Only the pictures are to be left out; return the rest of the data exactly as it stands.

:: Exercise materials ::

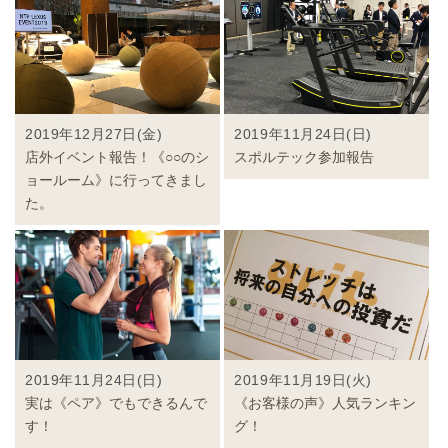
2019年12月27日(金)
2019年11月24日(日)
店外イベント報告！《○○のシ
スポルテック参加報告
ョールーム》に行ってきまし
た。
2019年11月24日(日)
2019年11月19日(火)
実は《ペア》でもできるんで
《お客様の声》人気ランキン
す！
グ！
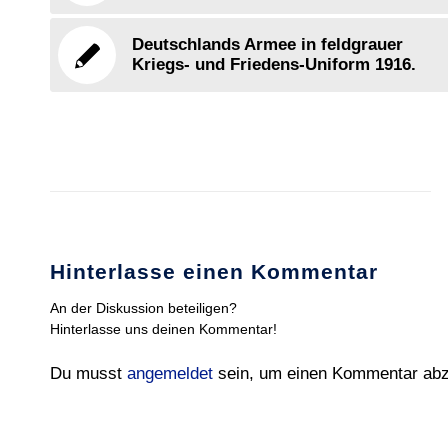
Deutschlands Armee in feldgrauer
Kriegs- und Friedens-Uniform 1916.
Hinterlasse einen Kommentar
An der Diskussion beteiligen?
Hinterlasse uns deinen Kommentar!
Du musst
angemeldet
sein, um einen Kommentar ab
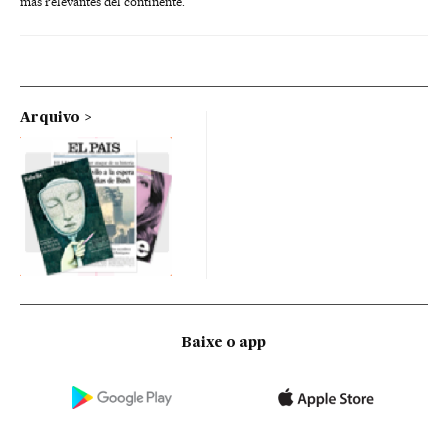
más relevantes del continente.
Arquivo
Baixe o app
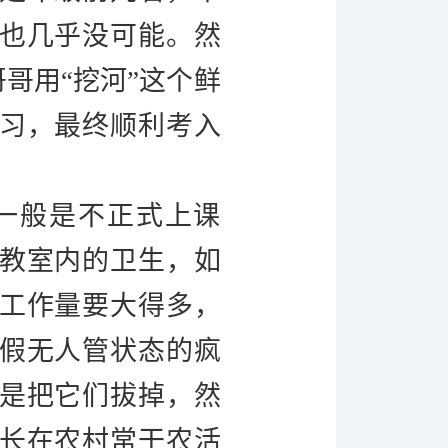
也几乎没可能。然
哥哥用
“挖河”这个鲜
习，最终顺利考入
一般是不正式上课
教室内的卫生，如
工作量要大得多，
假无人管状态的疯
是把它们拔掉，然
长在农村常干农活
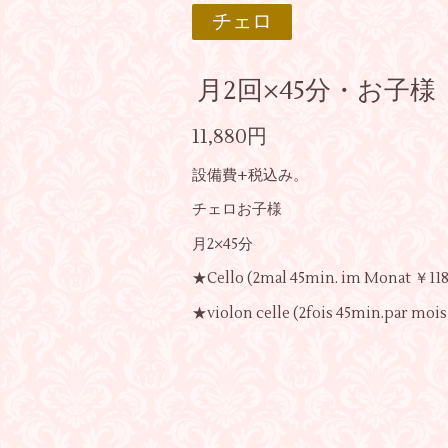
チェロ
月2回×45分・お子様
11,880円
設備費+税込み。
チェロお子様
月2×45分
★Cello (2mal 45min. im Monat ￥11
★violon celle (2fois 45min.par moi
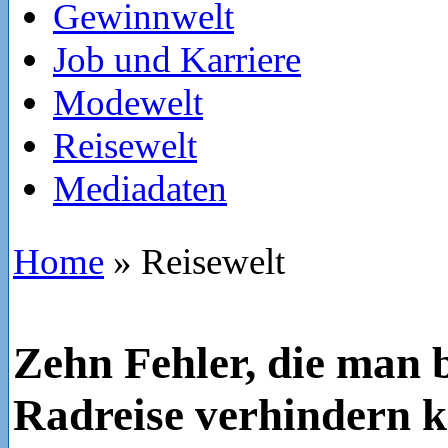
Gewinnwelt
Job und Karriere
Modewelt
Reisewelt
Mediadaten
Home
»
Reisewelt
Zehn Fehler, die man b
Radreise verhindern 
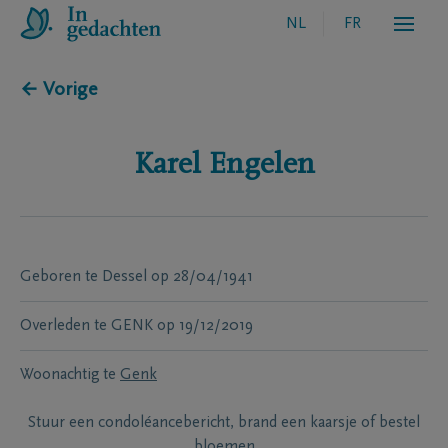
NL
FR
← Vorige
Karel
Engelen
Geboren te
Dessel
op
28/04/1941
Overleden te
GENK
op
19/12/2019
Woonachtig te
Genk
Stuur een condoléancebericht, brand een kaarsje of bestel
bloemen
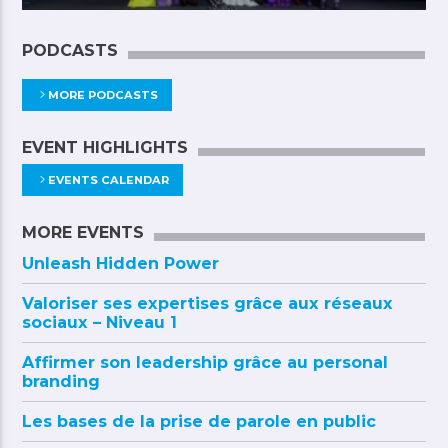
PODCASTS
MORE PODCASTS
EVENT HIGHLIGHTS
EVENTS CALENDAR
MORE EVENTS
Unleash Hidden Power
Valoriser ses expertises grâce aux réseaux
sociaux – Niveau 1
Affirmer son leadership grâce au personal
branding
Les bases de la prise de parole en public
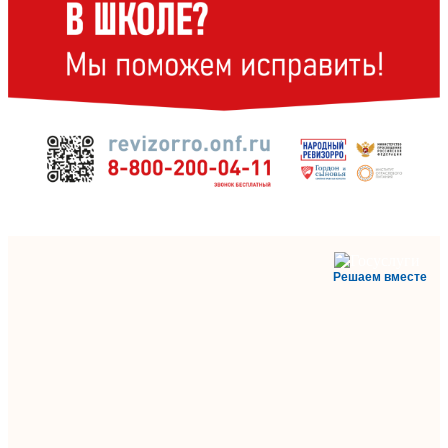
Решаем вместе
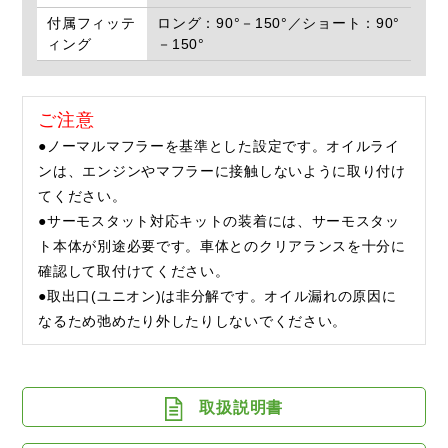
付属フィッテ
ロング：90°－150°／ショート：90°
ィング
－150°
ご注意
●ノーマルマフラーを基準とした設定です。オイルライ
ンは、エンジンやマフラーに接触しないように取り付け
てください。
●サーモスタット対応キットの装着には、サーモスタッ
ト本体が別途必要です。車体とのクリアランスを十分に
確認して取付けてください。
●取出口(ユニオン)は非分解です。オイル漏れの原因に
なるため弛めたり外したりしないでください。
取扱説明書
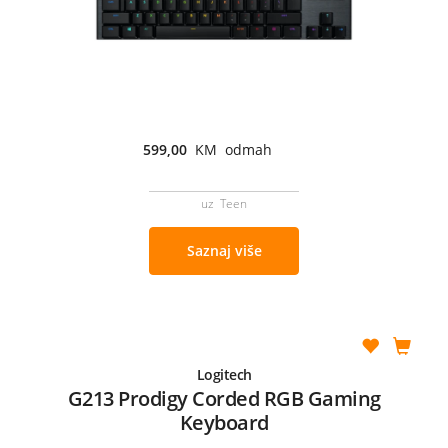
599,00
KM odmah
uz Teen
Saznaj više
Logitech
G213 Prodigy Corded RGB Gaming
Keyboard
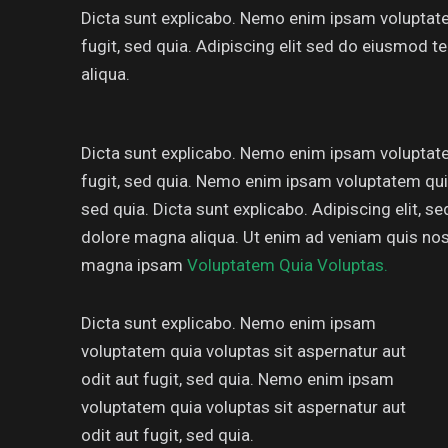
Dicta sunt explicabo. Nemo enim ipsam voluptatem
fugit, sed quia. Adipiscing elit sed do eiusmod 
aliqua.
Dicta sunt explicabo. Nemo enim ipsam voluptatem
fugit, sed quia. Nemo enim ipsam voluptatem quia 
sed quia. Dicta sunt explicabo. Adipiscing elit, 
dolore magna aliqua. Ut enim ad veniam quis no
magna ipsam
Voluptatem Quia Voluptas.
Dicta sunt explicabo. Nemo enim ipsam
voluptatem quia voluptas sit aspernatur aut
odit aut fugit, sed quia. Nemo enim ipsam
voluptatem quia voluptas sit aspernatur aut
odit aut fugit, sed quia.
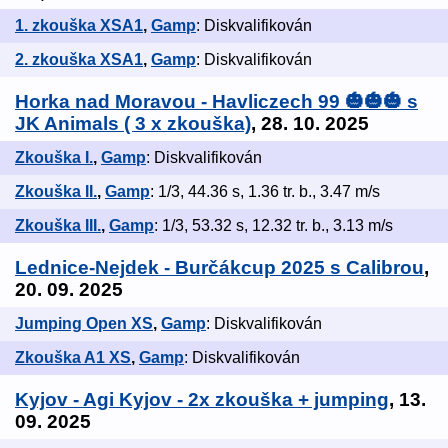
1. zkouška XSA1
,
Gamp
: Diskvalifikován
2. zkouška XSA1
,
Gamp
: Diskvalifikován
Horka nad Moravou - Havliczech 99 🎃🎃🎃 s
JK Animals ( 3 x zkouška)
, 28. 10. 2025
Zkouška I.
,
Gamp
: Diskvalifikován
Zkouška II.
,
Gamp
: 1/3, 44.36 s, 1.36 tr. b., 3.47 m/s
Zkouška III.
,
Gamp
: 1/3, 53.32 s, 12.32 tr. b., 3.13 m/s
Lednice-Nejdek - Burčákcup 2025 s Calibrou
,
20. 09. 2025
Jumping Open XS
,
Gamp
: Diskvalifikován
Zkouška A1 XS
,
Gamp
: Diskvalifikován
Kyjov - Agi Kyjov - 2x zkouška + jumping
, 13.
09. 2025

:::

Exercise response
2019年12月27日(金)
2019年11月24日(日)
店外イベント報告！《○○のシ
スポルテック参加報告
ョールーム》に行ってきまし
た。
2019年11月24日(日)
2019年11月19日(火)
実は《ペア》でもできるんで
《お客様の声》人気ランキン
す！
グ！
Deutschlands Armee in feldgrauer
Kriegs- und Friedens-Uniform 1916.
Hinterlasse einen Kommentar
An der Diskussion beteiligen?
Hinterlasse uns deinen Kommentar!
Du musst
angemeldet
sein, um einen Kommentar ab
más relevantes del continente.
Arquivo
Baixe o app
也几乎没可能。然
哥哥用
“挖河”这个鲜
习，最终顺利考入
一般是不正式上课
教室内的卫生，如
工作量要大得多，
假无人管状态的疯
是把它们拔掉，然
长在农村常干农活
チェロ
月2回×45分・お子様
11,880円
設備費+税込み。
チェロお子様
月2×45分
★Cello (2mal 45min. im Monat ￥11
★violon celle (2fois 45min.par moi
Gewinnwelt
Job und Karriere
Modewelt
Reisewelt
Mediadaten
Home
»
Reisewelt
Zehn Fehler, die man b
Radreise verhindern 
NL
FR
← Vorige
Karel
Engelen
Geboren te
Dessel
op
28/04/1941
Overleden te
GENK
op
19/12/2019
Woonachtig te
Genk
Stuur een condoléancebericht, brand een kaarsje of bestel
bloemen
PODCASTS
MORE PODCASTS
EVENT HIGHLIGHTS
EVENTS CALENDAR
MORE EVENTS
Unleash Hidden Power
Valoriser ses expertises grâce aux réseaux
sociaux – Niveau 1
Affirmer son leadership grâce au personal
branding
Les bases de la prise de parole en public
Решаем вместе
付属フィッテ
ロング：90°－150°／ショート：90°
ィング
－150°
ご注意
●ノーマルマフラーを基準とした設定です。オイルライ
ンは、エンジンやマフラーに接触しないように取り付け
てください。
●サーモスタット対応キットの装着には、サーモスタッ
ト本体が別途必要です。車体とのクリアランスを十分に
確認して取付けてください。
●取出口(ユニオン)は非分解です。オイル漏れの原因に
なるため弛めたり外したりしないでください。
取扱説明書
599,00
KM odmah
uz Teen
Saznaj više
Logitech
G213 Prodigy Corded RGB Gaming
Keyboard
Dicta sunt explicabo. Nemo enim ipsam voluptatem
fugit, sed quia. Adipiscing elit sed do eiusmod 
aliqua.
Dicta sunt explicabo. Nemo enim ipsam voluptatem
fugit, sed quia. Nemo enim ipsam voluptatem quia 
sed quia. Dicta sunt explicabo. Adipiscing elit, 
dolore magna aliqua. Ut enim ad veniam quis no
magna ipsam
Voluptatem Quia Voluptas.
Dicta sunt explicabo. Nemo enim ipsam
voluptatem quia voluptas sit aspernatur aut
odit aut fugit, sed quia. Nemo enim ipsam
voluptatem quia voluptas sit aspernatur aut
odit aut fugit, sed quia.
1. zkouška XSA1
,
Gamp
: Diskvalifikován
2. zkouška XSA1
,
Gamp
: Diskvalifikován
Horka nad Moravou - Havliczech 99 🎃🎃🎃 s
JK Animals ( 3 x zkouška)
, 28. 10. 2025
Zkouška I.
,
Gamp
: Diskvalifikován
Zkouška II.
,
Gamp
: 1/3, 44.36 s, 1.36 tr. b., 3.47 m/s
Zkouška III.
,
Gamp
: 1/3, 53.32 s, 12.32 tr. b., 3.13 m/s
Lednice-Nejdek - Burčákcup 2025 s Calibrou
,
20. 09. 2025
Jumping Open XS
,
Gamp
: Diskvalifikován
Zkouška A1 XS
,
Gamp
: Diskvalifikován
Kyjov - Agi Kyjov - 2x zkouška + jumping
, 13.
09. 2025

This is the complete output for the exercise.